[Seitenweise extrahierte Texte]
================

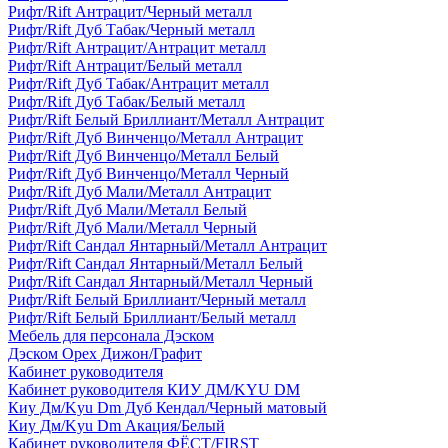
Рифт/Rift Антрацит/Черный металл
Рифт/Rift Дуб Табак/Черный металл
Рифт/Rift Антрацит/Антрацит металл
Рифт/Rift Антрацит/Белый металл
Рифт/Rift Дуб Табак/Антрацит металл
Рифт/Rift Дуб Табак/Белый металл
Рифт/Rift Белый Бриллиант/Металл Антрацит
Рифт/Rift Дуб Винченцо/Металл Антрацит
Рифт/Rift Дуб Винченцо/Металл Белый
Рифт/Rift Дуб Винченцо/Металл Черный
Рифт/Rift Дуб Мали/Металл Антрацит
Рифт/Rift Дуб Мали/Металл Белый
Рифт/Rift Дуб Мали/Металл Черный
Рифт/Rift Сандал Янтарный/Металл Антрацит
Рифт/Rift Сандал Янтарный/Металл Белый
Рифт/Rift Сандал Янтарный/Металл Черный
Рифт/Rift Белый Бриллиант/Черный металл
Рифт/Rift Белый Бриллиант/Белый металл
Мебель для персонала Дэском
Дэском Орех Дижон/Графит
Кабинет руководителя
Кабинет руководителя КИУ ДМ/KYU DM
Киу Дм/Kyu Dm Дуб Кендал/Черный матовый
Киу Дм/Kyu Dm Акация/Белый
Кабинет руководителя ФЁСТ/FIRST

================

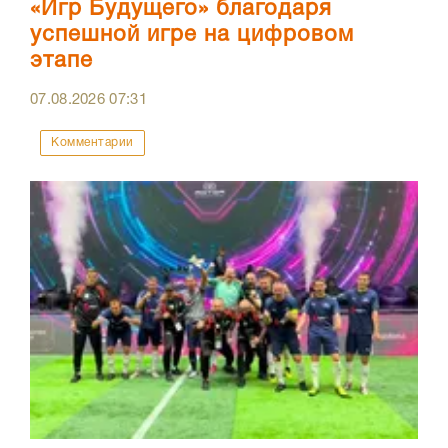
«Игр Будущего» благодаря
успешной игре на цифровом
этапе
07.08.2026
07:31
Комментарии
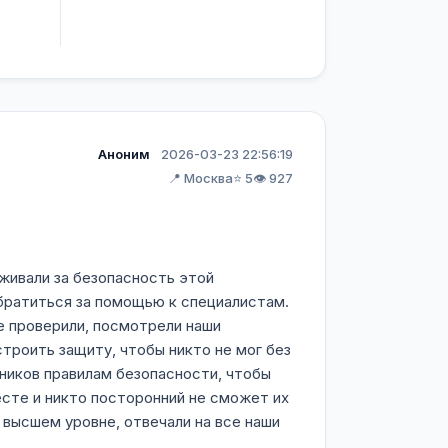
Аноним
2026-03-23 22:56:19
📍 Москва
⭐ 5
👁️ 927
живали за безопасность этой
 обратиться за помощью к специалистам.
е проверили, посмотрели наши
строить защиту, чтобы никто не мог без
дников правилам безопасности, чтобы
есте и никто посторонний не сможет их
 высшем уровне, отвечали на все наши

================

◆ **WORUM ES GEHT**
Gib jede Zeile des Materials zurück, in der die Zeichenfolge "Табак" vorkommt.

◆ **ANTWORT**
Рифт/Rift Дуб Табак/Черный металл
Рифт/Rift Дуб Табак/Антрацит металл
Рифт/Rift Дуб Табак/Белый металл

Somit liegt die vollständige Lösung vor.